[Dataset items]

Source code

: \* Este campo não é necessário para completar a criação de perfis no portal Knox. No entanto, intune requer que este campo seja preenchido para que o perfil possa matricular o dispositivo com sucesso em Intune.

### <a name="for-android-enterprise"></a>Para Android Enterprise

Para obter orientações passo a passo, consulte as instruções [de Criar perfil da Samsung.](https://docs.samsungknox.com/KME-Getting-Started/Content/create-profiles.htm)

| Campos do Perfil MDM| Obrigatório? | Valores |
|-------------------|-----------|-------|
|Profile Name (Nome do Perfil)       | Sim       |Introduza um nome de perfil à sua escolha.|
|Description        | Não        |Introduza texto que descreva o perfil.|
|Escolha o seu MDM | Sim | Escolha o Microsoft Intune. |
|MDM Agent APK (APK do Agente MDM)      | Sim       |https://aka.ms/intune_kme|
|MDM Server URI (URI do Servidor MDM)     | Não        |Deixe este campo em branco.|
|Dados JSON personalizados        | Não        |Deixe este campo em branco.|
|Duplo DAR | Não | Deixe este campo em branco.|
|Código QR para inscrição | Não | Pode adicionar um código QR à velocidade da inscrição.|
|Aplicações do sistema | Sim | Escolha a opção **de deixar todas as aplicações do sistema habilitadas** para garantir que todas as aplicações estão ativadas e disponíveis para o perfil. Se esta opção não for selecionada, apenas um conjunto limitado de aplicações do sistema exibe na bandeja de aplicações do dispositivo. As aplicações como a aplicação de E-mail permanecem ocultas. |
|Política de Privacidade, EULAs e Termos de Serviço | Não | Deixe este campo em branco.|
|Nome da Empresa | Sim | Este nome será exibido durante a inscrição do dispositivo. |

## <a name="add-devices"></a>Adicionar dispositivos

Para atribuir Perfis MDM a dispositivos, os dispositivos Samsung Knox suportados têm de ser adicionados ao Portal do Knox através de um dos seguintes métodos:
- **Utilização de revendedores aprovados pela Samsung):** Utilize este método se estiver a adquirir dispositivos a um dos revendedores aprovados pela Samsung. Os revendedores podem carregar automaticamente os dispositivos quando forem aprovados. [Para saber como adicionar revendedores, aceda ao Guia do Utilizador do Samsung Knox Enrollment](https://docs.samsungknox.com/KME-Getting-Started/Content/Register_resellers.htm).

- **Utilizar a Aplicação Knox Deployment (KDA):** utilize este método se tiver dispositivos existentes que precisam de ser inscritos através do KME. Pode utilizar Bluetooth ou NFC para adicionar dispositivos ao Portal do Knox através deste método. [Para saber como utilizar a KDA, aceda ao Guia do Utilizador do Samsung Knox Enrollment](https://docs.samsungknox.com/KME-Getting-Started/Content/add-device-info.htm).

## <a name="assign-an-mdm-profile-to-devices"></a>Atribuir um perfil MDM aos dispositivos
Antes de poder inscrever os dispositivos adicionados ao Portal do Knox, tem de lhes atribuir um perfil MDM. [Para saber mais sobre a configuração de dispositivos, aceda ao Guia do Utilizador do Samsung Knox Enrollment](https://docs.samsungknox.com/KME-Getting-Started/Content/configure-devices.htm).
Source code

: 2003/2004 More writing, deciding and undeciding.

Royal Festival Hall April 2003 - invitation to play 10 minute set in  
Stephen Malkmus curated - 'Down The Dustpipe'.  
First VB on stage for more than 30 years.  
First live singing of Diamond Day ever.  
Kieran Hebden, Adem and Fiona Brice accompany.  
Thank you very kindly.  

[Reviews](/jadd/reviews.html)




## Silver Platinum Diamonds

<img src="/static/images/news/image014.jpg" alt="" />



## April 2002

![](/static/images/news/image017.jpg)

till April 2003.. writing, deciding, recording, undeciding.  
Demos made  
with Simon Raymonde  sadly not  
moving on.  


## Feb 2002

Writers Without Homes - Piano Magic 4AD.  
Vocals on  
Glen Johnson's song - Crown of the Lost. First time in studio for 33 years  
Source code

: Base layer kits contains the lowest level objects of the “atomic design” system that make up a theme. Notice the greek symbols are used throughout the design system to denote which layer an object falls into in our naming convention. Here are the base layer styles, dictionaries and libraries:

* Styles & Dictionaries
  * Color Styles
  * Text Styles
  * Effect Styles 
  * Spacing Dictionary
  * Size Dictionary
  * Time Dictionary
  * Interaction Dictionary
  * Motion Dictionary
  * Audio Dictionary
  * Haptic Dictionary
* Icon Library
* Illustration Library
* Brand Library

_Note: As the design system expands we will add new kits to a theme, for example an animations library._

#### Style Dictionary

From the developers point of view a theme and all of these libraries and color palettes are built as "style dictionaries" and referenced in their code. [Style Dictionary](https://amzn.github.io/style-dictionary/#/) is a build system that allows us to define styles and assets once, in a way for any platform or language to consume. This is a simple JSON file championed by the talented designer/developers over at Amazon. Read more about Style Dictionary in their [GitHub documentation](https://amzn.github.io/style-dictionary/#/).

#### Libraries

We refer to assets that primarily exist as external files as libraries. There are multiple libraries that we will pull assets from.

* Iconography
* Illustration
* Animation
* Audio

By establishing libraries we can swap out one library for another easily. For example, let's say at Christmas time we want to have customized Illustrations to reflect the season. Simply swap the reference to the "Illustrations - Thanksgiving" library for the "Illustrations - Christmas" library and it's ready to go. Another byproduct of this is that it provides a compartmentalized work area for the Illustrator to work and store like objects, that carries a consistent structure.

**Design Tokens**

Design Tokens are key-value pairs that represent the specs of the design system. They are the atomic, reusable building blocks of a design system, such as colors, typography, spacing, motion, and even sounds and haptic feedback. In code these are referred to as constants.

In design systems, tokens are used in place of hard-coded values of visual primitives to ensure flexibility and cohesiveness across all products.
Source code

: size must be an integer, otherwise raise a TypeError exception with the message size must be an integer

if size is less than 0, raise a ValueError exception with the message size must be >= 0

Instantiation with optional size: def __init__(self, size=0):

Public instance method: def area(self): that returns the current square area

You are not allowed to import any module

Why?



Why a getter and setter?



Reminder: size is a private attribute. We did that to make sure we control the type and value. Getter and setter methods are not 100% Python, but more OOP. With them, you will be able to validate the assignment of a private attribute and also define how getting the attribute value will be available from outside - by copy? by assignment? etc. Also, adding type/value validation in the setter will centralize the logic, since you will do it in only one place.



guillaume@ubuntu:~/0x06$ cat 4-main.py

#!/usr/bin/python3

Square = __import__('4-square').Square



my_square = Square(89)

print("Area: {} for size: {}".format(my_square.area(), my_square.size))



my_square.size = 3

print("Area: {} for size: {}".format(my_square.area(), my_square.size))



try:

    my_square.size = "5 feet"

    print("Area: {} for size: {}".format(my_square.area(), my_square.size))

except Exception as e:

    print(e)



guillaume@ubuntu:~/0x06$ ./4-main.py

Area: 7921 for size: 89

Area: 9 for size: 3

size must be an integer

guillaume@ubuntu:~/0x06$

• [WHAT THIS TASK INVOLVES]
Show each line of the material that contains the string "self".

• [OUTPUT BELOW]
Instantiation with optional size: def __init__(self, size=0):
Public instance method: def area(self): that returns the current square area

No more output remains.